_WHAT IS REQUIRED_: From the "Early career" section of the Douglas H. Fisher biography below, list each organization or body that Fisher served on, served in, or headed as President.

---- DOCUMENT SEGMENT

Douglas H. Fisher (born April 28, 1947) is an American Democratic Party politician who has served since 2009 as the New Jersey Secretary of Agriculture, having been initially confirmed by Governor Jon Corzine and carried over by both Chris Christie and Phil Murphy. He served in the New Jersey General Assembly from 2002 to 2009, representing the 3rd legislative district.

Education
Fisher graduated with a B.S. Business Administration from Bryant University in Rhode Island.

Career

Early career
Fisher served on the South Jersey Economic Development District from 1995-2001 and the South Jersey Transportation Planning Organization, also from 1995-2001. Fisher served on the Cumberland County Board of Chosen Freeholders from 1996-2000, and was President of the South Jersey Freeholder Association in 1999. He served on the Bridgeton City Council from 1990-1992. Fisher is the former President of the Bridgeton Historical and Cultural Commission. Fisher served in the New Jersey National Guard from 1969-1975.

--------
---- RECORDED DATA

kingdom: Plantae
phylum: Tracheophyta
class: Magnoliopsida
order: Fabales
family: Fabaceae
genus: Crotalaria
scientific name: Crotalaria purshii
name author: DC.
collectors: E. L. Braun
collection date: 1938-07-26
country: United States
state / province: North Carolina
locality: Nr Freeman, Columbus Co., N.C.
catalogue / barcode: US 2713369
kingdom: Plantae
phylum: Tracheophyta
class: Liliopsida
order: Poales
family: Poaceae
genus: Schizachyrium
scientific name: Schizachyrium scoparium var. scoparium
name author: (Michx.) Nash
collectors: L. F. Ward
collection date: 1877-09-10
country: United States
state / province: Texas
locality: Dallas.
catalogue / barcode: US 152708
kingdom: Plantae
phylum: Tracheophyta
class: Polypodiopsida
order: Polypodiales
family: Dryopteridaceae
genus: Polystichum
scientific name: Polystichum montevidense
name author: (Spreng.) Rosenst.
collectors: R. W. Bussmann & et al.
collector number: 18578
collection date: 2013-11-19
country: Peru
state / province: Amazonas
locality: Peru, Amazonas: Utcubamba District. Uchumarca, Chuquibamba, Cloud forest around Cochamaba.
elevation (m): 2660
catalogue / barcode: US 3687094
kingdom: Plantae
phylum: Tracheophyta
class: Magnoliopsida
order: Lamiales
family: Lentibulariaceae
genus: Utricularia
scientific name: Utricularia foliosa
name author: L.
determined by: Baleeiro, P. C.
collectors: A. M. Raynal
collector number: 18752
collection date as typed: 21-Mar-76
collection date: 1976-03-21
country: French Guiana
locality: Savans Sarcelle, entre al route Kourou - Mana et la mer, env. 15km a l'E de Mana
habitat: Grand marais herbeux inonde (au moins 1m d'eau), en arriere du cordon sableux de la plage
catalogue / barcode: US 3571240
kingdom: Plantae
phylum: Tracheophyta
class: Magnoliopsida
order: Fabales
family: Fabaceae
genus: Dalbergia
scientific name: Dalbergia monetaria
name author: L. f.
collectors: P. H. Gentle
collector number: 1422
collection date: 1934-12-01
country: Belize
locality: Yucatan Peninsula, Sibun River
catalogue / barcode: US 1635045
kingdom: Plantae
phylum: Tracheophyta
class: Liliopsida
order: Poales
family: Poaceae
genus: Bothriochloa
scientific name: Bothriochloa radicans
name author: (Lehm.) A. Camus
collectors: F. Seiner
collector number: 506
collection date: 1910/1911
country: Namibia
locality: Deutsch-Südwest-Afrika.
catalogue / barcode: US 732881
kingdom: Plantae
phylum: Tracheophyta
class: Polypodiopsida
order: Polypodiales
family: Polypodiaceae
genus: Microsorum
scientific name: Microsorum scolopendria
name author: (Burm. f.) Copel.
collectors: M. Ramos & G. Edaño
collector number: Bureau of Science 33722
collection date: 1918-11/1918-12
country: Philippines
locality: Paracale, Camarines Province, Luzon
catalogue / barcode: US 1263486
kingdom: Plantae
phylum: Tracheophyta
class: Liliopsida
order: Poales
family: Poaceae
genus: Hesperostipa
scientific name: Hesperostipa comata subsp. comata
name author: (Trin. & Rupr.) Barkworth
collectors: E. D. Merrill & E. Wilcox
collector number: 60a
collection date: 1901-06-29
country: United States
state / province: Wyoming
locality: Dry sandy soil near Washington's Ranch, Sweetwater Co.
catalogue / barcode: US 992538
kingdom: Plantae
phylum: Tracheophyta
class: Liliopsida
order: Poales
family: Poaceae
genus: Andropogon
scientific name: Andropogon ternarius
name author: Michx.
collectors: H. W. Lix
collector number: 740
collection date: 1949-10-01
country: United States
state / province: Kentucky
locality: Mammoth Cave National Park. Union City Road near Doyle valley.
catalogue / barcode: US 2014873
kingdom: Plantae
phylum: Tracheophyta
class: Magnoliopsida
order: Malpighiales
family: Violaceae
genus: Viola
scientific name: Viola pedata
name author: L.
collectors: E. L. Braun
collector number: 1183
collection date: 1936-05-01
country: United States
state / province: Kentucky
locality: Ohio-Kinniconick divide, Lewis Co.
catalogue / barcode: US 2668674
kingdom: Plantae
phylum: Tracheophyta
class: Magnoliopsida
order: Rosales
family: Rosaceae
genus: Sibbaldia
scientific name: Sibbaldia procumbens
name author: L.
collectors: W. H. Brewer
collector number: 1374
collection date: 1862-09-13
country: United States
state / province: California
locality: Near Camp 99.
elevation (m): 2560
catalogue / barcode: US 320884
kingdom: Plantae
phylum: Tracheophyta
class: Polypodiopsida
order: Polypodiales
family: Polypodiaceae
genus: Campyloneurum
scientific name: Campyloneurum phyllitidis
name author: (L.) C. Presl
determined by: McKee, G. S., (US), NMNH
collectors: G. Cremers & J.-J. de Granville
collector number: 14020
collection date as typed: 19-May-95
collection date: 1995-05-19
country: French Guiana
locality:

--------

_EXPECTED ANSWER_:
- South Jersey Economic Development District
- South Jersey Transportation Planning Organization
- Cumberland County Board of Chosen Freeholders
- South Jersey Freeholder Association
- Bridgeton City Council
- Bridgeton Historical and Cultural Commission
- New Jersey National Guard